9. Americanah by Chimamanda Ngozi Adichie
Why I loved it: I have written in several of my blogs about how much I love this book. To summarize the book challenged me to think deeper about race and explore concepts I might have otherwise been afraid to. I love any book that makes me strive to be a better person.
8. Kindred by Octavia Butler
Why I loved it: Butler is touted as one of the first African American women to write a science fiction novel. It’s also a great example of the use of science fiction not as just a vehicle to tell a story, but a vehicle to make a point and turn a mirror on people and society. It’s full of complex ideas and emotions. The book hooked me so much I went out and bought the graphic novel version too, which I highly recommend for any graphic novel lovers out there!
7. March: Book 1 by John Lewis, Andrew Aydin and Nate Powell
Why I loved it: While there were tears shed during the reading of this graphic novel as well. What I really loved was that it showed me that this time, this generation, is just the latest in a long struggle for many to find equality and that much can be learned from the people who fought oppression before us. Plus it’s a graphic novel about the Civil Rights movement and peaceful resistance. It’s probably one of the most unique pieces of literature I’ve ever read. (If you’re interested in reading more about March, see my previous blog on the graphic novel.)
6. We should all be feminists Chimamanda Ngozi Adichie
Why I loved it: Obviously, I’m a fan of Adichie (see # 9 on the list). I’ve also written about this book previously in my blog as well. The quick answer as to why I loved it? It’s 64 pages of pure insight on not just feminism but the boxes we’ve forced both men and women into and the struggle to break free. There’s no excuse not to read this book. It will enlighten you, no matter who you are.

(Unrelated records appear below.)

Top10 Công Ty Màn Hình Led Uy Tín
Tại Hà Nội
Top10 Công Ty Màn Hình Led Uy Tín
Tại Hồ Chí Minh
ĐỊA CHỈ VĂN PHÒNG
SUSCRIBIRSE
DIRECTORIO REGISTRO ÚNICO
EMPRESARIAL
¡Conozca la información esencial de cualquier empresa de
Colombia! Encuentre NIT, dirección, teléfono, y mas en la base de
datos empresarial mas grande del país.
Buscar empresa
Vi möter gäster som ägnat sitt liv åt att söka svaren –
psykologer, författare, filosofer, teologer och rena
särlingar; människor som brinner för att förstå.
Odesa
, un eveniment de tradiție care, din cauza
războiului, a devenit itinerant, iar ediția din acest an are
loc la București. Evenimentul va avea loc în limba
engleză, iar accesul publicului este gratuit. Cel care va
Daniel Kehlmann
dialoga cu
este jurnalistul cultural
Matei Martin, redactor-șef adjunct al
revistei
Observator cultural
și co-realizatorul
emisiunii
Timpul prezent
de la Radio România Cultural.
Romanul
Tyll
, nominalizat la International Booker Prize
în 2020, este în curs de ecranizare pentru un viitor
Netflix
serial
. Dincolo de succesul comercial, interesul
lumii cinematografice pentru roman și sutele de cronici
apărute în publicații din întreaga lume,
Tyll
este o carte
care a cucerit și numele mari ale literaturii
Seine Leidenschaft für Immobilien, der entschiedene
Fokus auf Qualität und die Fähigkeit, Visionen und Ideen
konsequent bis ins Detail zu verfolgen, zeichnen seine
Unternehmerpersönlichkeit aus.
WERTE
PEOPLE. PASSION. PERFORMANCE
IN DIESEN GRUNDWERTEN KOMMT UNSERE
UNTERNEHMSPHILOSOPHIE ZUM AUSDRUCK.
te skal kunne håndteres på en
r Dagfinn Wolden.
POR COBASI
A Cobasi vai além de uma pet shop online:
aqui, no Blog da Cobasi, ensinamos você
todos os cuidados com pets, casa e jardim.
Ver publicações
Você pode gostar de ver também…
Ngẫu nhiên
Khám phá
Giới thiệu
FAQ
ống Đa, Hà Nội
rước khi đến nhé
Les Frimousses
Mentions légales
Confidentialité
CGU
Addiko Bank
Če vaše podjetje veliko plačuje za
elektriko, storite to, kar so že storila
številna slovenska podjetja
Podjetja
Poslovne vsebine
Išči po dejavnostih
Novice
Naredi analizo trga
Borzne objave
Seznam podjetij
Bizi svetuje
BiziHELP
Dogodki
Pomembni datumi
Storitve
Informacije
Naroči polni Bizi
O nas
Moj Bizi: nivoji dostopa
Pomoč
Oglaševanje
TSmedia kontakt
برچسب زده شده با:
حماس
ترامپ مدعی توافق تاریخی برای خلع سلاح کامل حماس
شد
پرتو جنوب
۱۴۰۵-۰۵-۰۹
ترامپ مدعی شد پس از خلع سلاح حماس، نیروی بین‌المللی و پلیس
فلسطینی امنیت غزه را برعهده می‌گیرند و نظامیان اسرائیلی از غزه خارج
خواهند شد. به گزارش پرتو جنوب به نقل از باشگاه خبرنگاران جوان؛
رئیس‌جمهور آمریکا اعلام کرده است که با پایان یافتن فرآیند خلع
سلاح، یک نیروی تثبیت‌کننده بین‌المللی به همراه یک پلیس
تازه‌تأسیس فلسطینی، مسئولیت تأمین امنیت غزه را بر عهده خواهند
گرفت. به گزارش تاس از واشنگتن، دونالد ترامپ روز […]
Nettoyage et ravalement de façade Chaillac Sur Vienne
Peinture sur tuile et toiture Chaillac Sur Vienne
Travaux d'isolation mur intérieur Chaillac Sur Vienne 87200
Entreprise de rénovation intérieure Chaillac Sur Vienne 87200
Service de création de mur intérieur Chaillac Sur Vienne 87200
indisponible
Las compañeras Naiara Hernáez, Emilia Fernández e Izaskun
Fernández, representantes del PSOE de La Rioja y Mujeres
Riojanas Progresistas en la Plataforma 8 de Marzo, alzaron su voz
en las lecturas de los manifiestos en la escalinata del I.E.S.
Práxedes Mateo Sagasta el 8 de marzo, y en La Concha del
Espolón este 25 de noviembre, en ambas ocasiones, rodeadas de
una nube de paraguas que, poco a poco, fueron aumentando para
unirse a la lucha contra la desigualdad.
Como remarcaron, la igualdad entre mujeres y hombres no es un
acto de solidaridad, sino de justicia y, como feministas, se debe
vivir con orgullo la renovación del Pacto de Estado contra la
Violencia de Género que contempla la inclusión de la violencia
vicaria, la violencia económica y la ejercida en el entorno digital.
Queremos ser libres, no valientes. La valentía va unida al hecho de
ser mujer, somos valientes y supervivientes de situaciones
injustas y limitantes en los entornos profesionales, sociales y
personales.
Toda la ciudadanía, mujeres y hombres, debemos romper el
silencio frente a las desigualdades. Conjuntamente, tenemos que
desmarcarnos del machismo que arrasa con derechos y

5. FanGirl by Rainbow Rowell
Why I loved it: I wasn’t expecting to love this book as much as I did. It was the first book by Rowell I’ve ever read and I know her books are much beloved. I loved it because the characters are so relatable and it’s about a girl finding her own writing voice, the writer in me felt a deep connection to her.
4. If I Was Your Girl by Meredith Russo
Why I loved it: It didn’t do what I thought it would. I expected a book about a transgender girl in high school to end in some tragic Boys Don’t Cry way. I readied myself for it. And I don’t want to give away the ending, but let’s just say instead of doing the expected, it did something different, something positive. It showed the good in people when faced with their prejudices instead of the bad. (Note: This is another book I’ve written about before. If you want to know more about it, read my more extensive blog in this book here.)
3. Ember in the Ashes by Sabaa Tahir
Why I loved it: This book was a thrill ride that I never wanted to end. What I really loved was reading a story about a girl finding the power inside her to fight back. We need more stories like this in the world. (And, like many others, if I loved it I wrote about it. Feel free to read more of my thoughts on this book here.
2. The Hate You Give by Angie Thomas
Why I loved it: This book made me think, hard, not just about hate and prejudice. It’s filled with literary symbolism and written in a simple, beautiful style. I loved it for its prose and I loved it for its story and I loved it for Star, the main character. The world is a better place for bringing her character into it. Thanks, Angie Thomas. (Read more about my literary analysis of this book here.)
1. The Girls by Emma Cline
Why I loved it: This is a recent read for me. I haven’t written a blog about it yet, probably because this is the most personal book I’ve read all year. It’s about a very young girl who gets drawn into a Manson-like cult. But it’s about so much more than that. It’s, as the title would indicate, about girls, about being a girl, what it feels like, the insecurities, confusions and the path you can find yourself drawn down. I could open this book to any page, read a sentence and think, “Yes, I get that.” If you really want to understand girls and how they feel, read this book. It’s terrifying and beautiful and the best book I’ve read all year, maybe in a few years. After reading it, it quickly jumped into my top 5 favorite books of all time. It’s that good.